Body or hand keypoint data

------------------------------

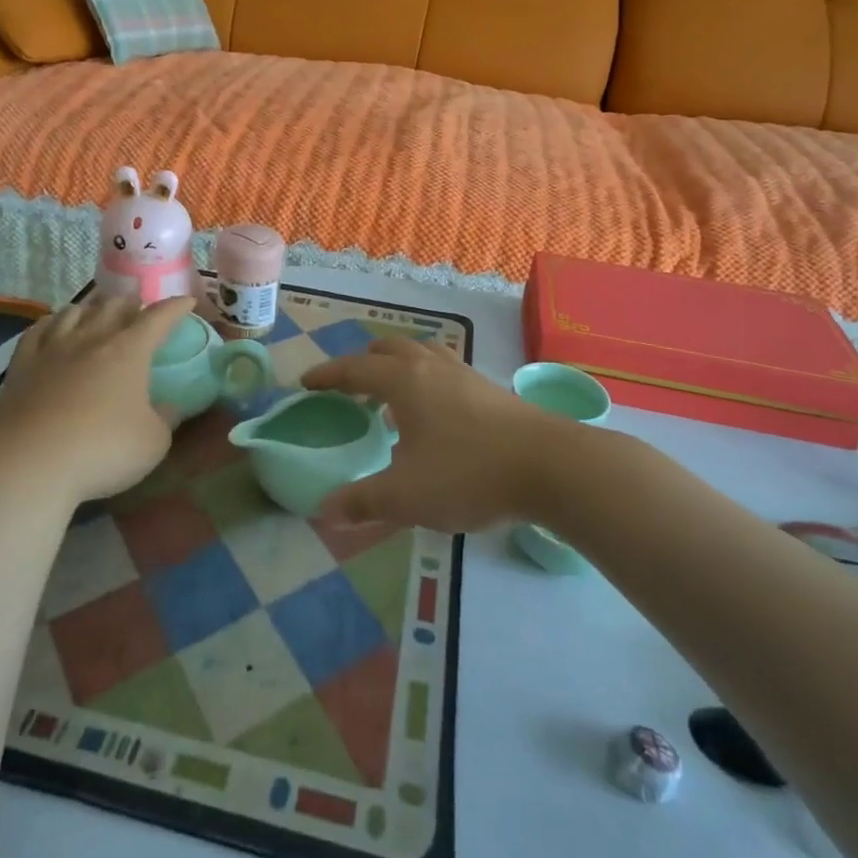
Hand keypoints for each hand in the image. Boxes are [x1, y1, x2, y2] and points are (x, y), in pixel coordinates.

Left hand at [0, 293, 193, 505]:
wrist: (30, 464)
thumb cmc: (103, 450)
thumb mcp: (153, 442)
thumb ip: (165, 418)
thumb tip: (170, 406)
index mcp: (129, 351)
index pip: (158, 318)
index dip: (175, 307)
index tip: (187, 302)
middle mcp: (92, 339)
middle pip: (113, 306)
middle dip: (131, 303)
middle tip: (139, 309)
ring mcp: (53, 349)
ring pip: (74, 312)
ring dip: (92, 308)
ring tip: (97, 313)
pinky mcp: (22, 365)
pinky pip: (38, 331)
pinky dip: (52, 322)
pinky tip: (53, 326)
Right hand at [302, 336, 569, 530]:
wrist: (551, 466)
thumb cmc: (469, 473)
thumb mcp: (406, 495)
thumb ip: (361, 501)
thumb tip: (323, 510)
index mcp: (404, 381)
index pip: (354, 368)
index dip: (326, 375)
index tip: (305, 382)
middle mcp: (432, 366)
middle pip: (389, 347)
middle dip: (363, 362)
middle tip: (349, 386)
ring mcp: (465, 374)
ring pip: (422, 352)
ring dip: (398, 364)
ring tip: (390, 394)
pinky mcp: (490, 389)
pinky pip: (444, 369)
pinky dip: (425, 378)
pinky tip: (433, 414)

------------------------------

Only the lines from the one with "middle dip: (131, 303)" through the last line of the records belong in the answer, each copied exactly.

middle dip: (131, 303)
middle tip: (139, 309)
ring mcp: (53, 349)
ring pip: (74, 312)
ring dip: (92, 308)
ring tip: (97, 313)
pinky mcp: (22, 365)
pinky pip: (38, 331)
pinky dip: (52, 322)
pinky tip: (53, 326)
Right hand at [302, 336, 569, 530]:
wrist: (551, 466)
thumb cmc: (469, 473)
thumb mcp: (406, 495)
thumb ip: (361, 501)
thumb tip: (323, 510)
index mcp: (404, 381)
index pip: (354, 368)
index dip: (326, 375)
index tip: (305, 382)
middle mcp: (432, 366)
middle pip: (389, 347)
middle dip: (363, 362)
middle tip: (349, 386)
ring mcp: (465, 374)
ring pip: (422, 352)
ring dip: (398, 364)
ring tip: (390, 394)
pinky mcp: (490, 389)
pinky pip: (444, 369)
pinky dip: (425, 378)
pinky tip: (433, 414)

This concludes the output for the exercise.